[Work required] Please go through the records below and return every line holding the word "been".

[Material provided]
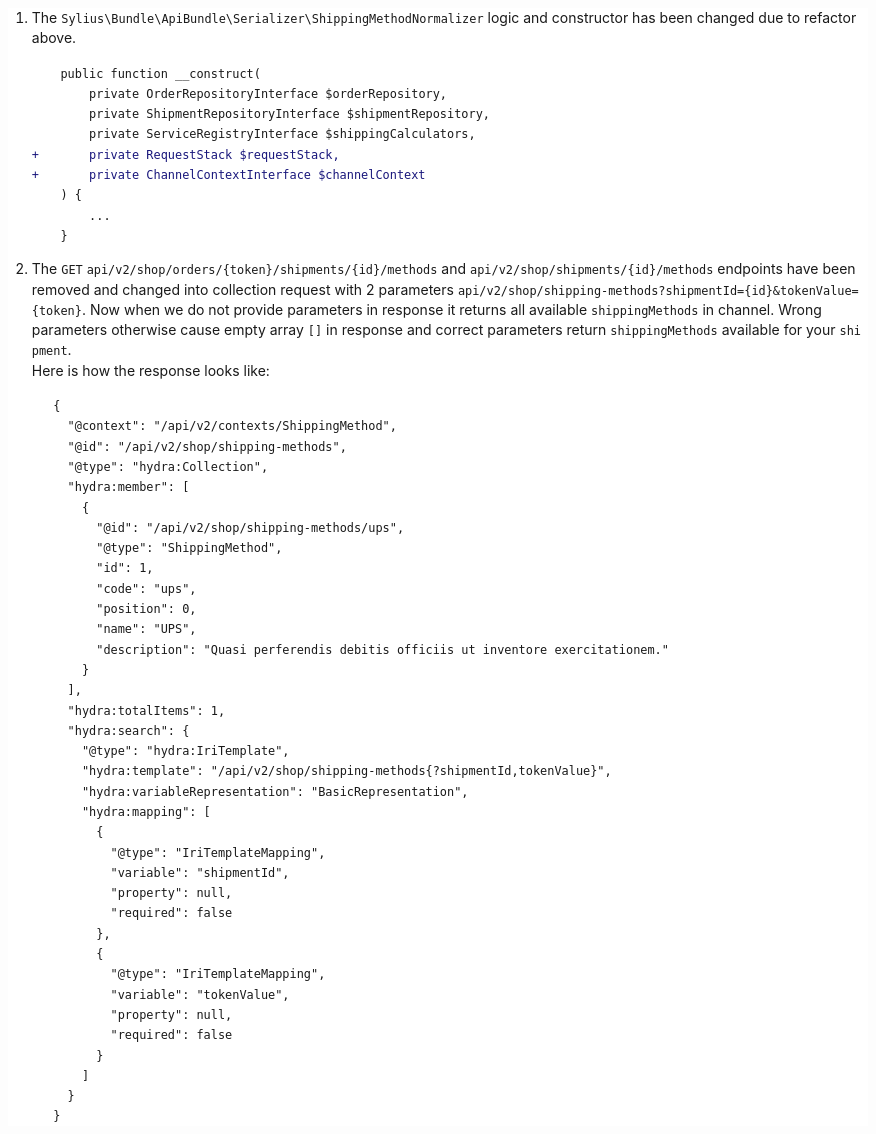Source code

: 1. The `Sylius\Bundle\ApiBundle\Serializer\ShippingMethodNormalizer` logic and constructor has been changed due to refactor above.

    ```diff
        public function __construct(
            private OrderRepositoryInterface $orderRepository,
            private ShipmentRepositoryInterface $shipmentRepository,
            private ServiceRegistryInterface $shippingCalculators,
    +       private RequestStack $requestStack,
    +       private ChannelContextInterface $channelContext
        ) {
            ...
        }
    ```

1. The  `GET` `api/v2/shop/orders/{token}/shipments/{id}/methods` and `api/v2/shop/shipments/{id}/methods` endpoints have been removed and changed into collection request with 2 parameters `api/v2/shop/shipping-methods?shipmentId={id}&tokenValue={token}`.
Now when we do not provide parameters in response it returns all available `shippingMethods` in channel.
Wrong parameters otherwise cause empty array `[]` in response and correct parameters return `shippingMethods` available for your `shipment`.     
Here is how the response looks like:
   
   ```
      {
        "@context": "/api/v2/contexts/ShippingMethod",
        "@id": "/api/v2/shop/shipping-methods",
        "@type": "hydra:Collection",
        "hydra:member": [
          {
            "@id": "/api/v2/shop/shipping-methods/ups",
            "@type": "ShippingMethod",
            "id": 1,
            "code": "ups",
            "position": 0,
            "name": "UPS",
            "description": "Quasi perferendis debitis officiis ut inventore exercitationem."
          }
        ],
        "hydra:totalItems": 1,
        "hydra:search": {
          "@type": "hydra:IriTemplate",
          "hydra:template": "/api/v2/shop/shipping-methods{?shipmentId,tokenValue}",
          "hydra:variableRepresentation": "BasicRepresentation",
          "hydra:mapping": [
            {
              "@type": "IriTemplateMapping",
              "variable": "shipmentId",
              "property": null,
              "required": false
            },
            {
              "@type": "IriTemplateMapping",
              "variable": "tokenValue",
              "property": null,
              "required": false
            }
          ]
        }
      }
   ```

[Solved problem]
: 1. The `Sylius\Bundle\ApiBundle\Serializer\ShippingMethodNormalizer` logic and constructor has been changed due to refactor above.
1. The  `GET` `api/v2/shop/orders/{token}/shipments/{id}/methods` and `api/v2/shop/shipments/{id}/methods` endpoints have been removed and changed into collection request with 2 parameters `api/v2/shop/shipping-methods?shipmentId={id}&tokenValue={token}`.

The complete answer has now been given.